• INPUT DATA:
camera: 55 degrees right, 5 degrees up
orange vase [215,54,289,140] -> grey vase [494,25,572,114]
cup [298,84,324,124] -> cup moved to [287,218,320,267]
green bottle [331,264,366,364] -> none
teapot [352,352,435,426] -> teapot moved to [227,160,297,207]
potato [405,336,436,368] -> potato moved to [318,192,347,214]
---
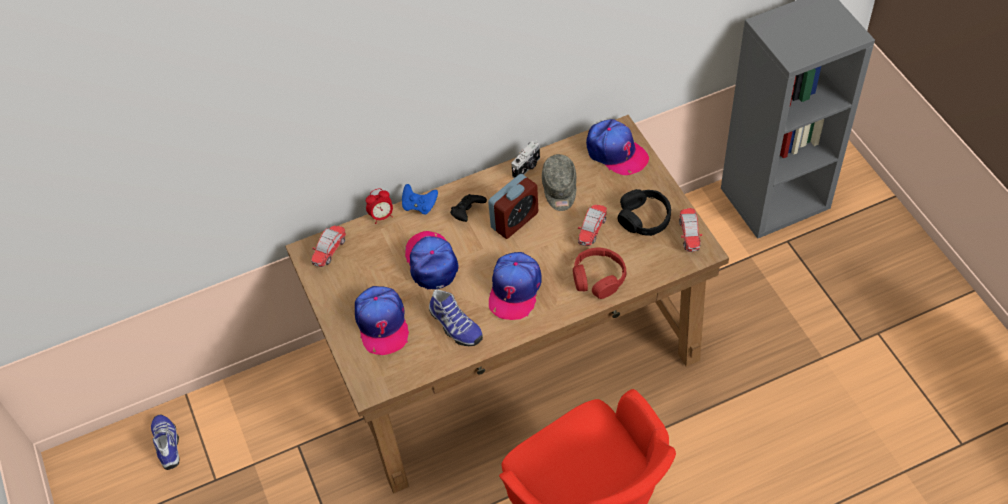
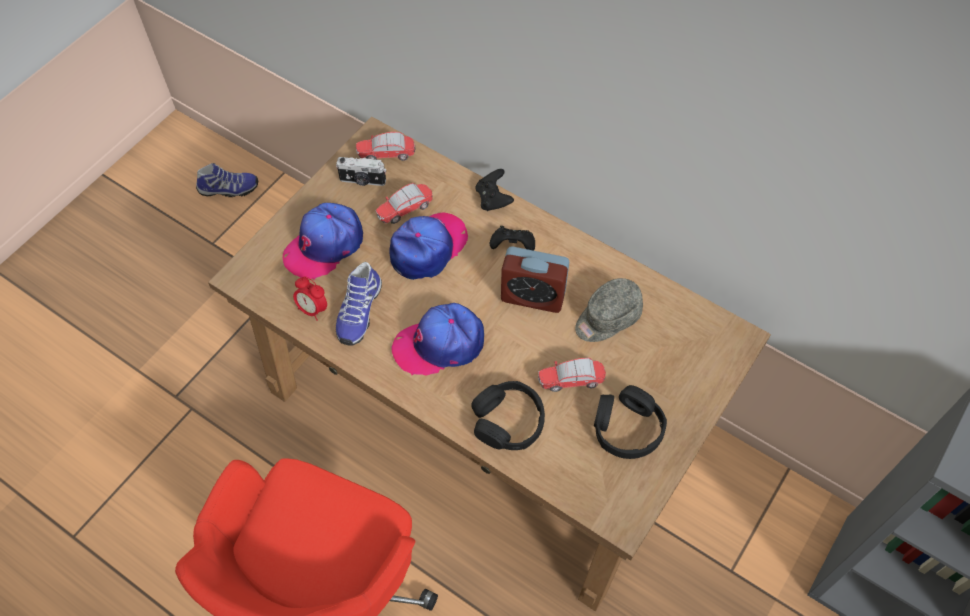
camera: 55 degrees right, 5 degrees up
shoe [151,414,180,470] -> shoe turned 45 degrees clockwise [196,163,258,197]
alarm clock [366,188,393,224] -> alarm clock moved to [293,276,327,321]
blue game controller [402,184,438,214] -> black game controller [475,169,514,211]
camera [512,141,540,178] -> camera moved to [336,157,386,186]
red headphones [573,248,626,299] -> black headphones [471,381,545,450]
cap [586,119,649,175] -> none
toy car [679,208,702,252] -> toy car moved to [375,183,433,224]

• DIRECTIONS FOR THIS TASK: Number of lines above that include "none": state it and nothing else.

• RESULT FOR THIS EXERCISE: 2